Dataset items:
────

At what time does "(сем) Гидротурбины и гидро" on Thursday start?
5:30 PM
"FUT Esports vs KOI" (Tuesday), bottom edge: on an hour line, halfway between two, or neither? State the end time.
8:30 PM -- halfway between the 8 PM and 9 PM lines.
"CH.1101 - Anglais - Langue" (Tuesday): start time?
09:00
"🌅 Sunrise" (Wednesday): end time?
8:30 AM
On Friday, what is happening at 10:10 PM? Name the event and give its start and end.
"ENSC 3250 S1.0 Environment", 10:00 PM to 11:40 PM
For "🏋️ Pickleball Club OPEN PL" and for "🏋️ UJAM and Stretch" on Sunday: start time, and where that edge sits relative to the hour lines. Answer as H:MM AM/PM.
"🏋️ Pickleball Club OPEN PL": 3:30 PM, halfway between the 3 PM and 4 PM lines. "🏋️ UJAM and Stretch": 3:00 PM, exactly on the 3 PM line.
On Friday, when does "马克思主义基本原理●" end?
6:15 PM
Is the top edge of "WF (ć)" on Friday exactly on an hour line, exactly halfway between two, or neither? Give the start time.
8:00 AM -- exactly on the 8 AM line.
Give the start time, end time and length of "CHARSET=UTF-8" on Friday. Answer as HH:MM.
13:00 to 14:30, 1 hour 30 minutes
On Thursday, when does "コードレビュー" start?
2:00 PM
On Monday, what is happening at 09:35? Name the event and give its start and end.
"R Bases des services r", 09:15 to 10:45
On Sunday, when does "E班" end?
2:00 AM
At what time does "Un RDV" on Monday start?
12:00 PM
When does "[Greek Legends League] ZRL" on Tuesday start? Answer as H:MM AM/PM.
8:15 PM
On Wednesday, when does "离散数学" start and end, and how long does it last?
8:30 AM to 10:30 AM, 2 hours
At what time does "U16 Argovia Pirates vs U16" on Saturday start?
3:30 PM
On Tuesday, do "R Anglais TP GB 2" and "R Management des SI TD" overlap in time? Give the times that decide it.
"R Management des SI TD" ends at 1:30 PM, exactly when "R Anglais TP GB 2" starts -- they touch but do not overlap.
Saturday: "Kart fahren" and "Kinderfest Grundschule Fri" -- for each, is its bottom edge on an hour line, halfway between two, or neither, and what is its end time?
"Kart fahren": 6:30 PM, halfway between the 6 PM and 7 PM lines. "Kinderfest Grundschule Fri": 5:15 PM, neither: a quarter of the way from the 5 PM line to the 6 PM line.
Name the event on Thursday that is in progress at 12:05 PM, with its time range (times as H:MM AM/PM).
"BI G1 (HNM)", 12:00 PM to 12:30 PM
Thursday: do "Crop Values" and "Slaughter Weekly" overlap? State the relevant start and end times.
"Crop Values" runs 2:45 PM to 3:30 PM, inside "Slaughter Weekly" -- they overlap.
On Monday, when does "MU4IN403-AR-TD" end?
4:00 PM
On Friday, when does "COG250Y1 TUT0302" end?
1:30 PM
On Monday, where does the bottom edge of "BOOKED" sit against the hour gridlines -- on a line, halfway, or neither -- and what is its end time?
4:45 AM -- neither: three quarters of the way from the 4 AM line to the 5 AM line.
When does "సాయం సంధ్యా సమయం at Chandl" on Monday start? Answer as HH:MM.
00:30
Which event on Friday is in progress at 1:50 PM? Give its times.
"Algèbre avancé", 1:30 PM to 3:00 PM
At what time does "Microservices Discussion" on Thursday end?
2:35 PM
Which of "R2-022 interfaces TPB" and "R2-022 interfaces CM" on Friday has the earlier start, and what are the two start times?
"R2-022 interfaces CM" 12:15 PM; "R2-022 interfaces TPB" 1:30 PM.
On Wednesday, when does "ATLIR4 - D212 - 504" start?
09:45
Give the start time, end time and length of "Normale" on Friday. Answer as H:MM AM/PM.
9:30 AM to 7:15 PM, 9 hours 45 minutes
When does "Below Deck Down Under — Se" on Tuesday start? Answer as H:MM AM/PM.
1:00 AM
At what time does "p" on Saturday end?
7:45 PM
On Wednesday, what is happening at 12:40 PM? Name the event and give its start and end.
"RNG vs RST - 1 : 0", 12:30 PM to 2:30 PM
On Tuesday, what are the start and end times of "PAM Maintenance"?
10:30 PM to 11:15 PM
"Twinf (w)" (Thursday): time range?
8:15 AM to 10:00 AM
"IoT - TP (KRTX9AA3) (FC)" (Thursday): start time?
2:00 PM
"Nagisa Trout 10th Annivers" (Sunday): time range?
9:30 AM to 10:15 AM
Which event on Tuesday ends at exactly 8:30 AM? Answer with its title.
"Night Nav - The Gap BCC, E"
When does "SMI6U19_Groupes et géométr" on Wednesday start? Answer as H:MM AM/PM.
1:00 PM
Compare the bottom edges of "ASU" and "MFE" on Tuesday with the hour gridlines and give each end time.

────

Copy every one of the entries above again, word for word, with nothing changed.

At what time does "(сем) Гидротурбины и гидро" on Thursday start?
5:30 PM
"FUT Esports vs KOI" (Tuesday), bottom edge: on an hour line, halfway between two, or neither? State the end time.
8:30 PM -- halfway between the 8 PM and 9 PM lines.
"CH.1101 - Anglais - Langue" (Tuesday): start time?
09:00
"🌅 Sunrise" (Wednesday): end time?
8:30 AM
On Friday, what is happening at 10:10 PM? Name the event and give its start and end.
"ENSC 3250 S1.0 Environment", 10:00 PM to 11:40 PM
For "🏋️ Pickleball Club OPEN PL" and for "🏋️ UJAM and Stretch" on Sunday: start time, and where that edge sits relative to the hour lines. Answer as H:MM AM/PM.
"🏋️ Pickleball Club OPEN PL": 3:30 PM, halfway between the 3 PM and 4 PM lines. "🏋️ UJAM and Stretch": 3:00 PM, exactly on the 3 PM line.
On Friday, when does "马克思主义基本原理●" end?
6:15 PM
Is the top edge of "WF (ć)" on Friday exactly on an hour line, exactly halfway between two, or neither? Give the start time.
8:00 AM -- exactly on the 8 AM line.
Give the start time, end time and length of "CHARSET=UTF-8" on Friday. Answer as HH:MM.
13:00 to 14:30, 1 hour 30 minutes
On Thursday, when does "コードレビュー" start?
2:00 PM
On Monday, what is happening at 09:35? Name the event and give its start and end.
"R Bases des services r", 09:15 to 10:45
On Sunday, when does "E班" end?
2:00 AM
At what time does "Un RDV" on Monday start?
12:00 PM
When does "[Greek Legends League] ZRL" on Tuesday start? Answer as H:MM AM/PM.
8:15 PM
On Wednesday, when does "离散数学" start and end, and how long does it last?
8:30 AM to 10:30 AM, 2 hours
At what time does "U16 Argovia Pirates vs U16" on Saturday start?
3:30 PM
On Tuesday, do "R Anglais TP GB 2" and "R Management des SI TD" overlap in time? Give the times that decide it.
"R Management des SI TD" ends at 1:30 PM, exactly when "R Anglais TP GB 2" starts -- they touch but do not overlap.
Saturday: "Kart fahren" and "Kinderfest Grundschule Fri" -- for each, is its bottom edge on an hour line, halfway between two, or neither, and what is its end time?
"Kart fahren": 6:30 PM, halfway between the 6 PM and 7 PM lines. "Kinderfest Grundschule Fri": 5:15 PM, neither: a quarter of the way from the 5 PM line to the 6 PM line.
Name the event on Thursday that is in progress at 12:05 PM, with its time range (times as H:MM AM/PM).
"BI G1 (HNM)", 12:00 PM to 12:30 PM
Thursday: do "Crop Values" and "Slaughter Weekly" overlap? State the relevant start and end times.
"Crop Values" runs 2:45 PM to 3:30 PM, inside "Slaughter Weekly" -- they overlap.
On Monday, when does "MU4IN403-AR-TD" end?
4:00 PM
On Friday, when does "COG250Y1 TUT0302" end?
1:30 PM
On Monday, where does the bottom edge of "BOOKED" sit against the hour gridlines -- on a line, halfway, or neither -- and what is its end time?
4:45 AM -- neither: three quarters of the way from the 4 AM line to the 5 AM line.
When does "సాయం సంధ్యా సమయం at Chandl" on Monday start? Answer as HH:MM.
00:30
Which event on Friday is in progress at 1:50 PM? Give its times.
"Algèbre avancé", 1:30 PM to 3:00 PM
At what time does "Microservices Discussion" on Thursday end?
2:35 PM
Which of "R2-022 interfaces TPB" and "R2-022 interfaces CM" on Friday has the earlier start, and what are the two start times?
"R2-022 interfaces CM" 12:15 PM; "R2-022 interfaces TPB" 1:30 PM.
On Wednesday, when does "ATLIR4 - D212 - 504" start?
09:45
Give the start time, end time and length of "Normale" on Friday. Answer as H:MM AM/PM.
9:30 AM to 7:15 PM, 9 hours 45 minutes
When does "Below Deck Down Under — Se" on Tuesday start? Answer as H:MM AM/PM.
1:00 AM
At what time does "p" on Saturday end?
7:45 PM
On Wednesday, what is happening at 12:40 PM? Name the event and give its start and end.
"RNG vs RST - 1 : 0", 12:30 PM to 2:30 PM
On Tuesday, what are the start and end times of "PAM Maintenance"?
10:30 PM to 11:15 PM
"Twinf (w)" (Thursday): time range?
8:15 AM to 10:00 AM
"IoT - TP (KRTX9AA3) (FC)" (Thursday): start time?
2:00 PM
"Nagisa Trout 10th Annivers" (Sunday): time range?
9:30 AM to 10:15 AM
Which event on Tuesday ends at exactly 8:30 AM? Answer with its title.
"Night Nav - The Gap BCC, E"
When does "SMI6U19_Groupes et géométr" on Wednesday start? Answer as H:MM AM/PM.
1:00 PM
Compare the bottom edges of "ASU" and "MFE" on Tuesday with the hour gridlines and give each end time.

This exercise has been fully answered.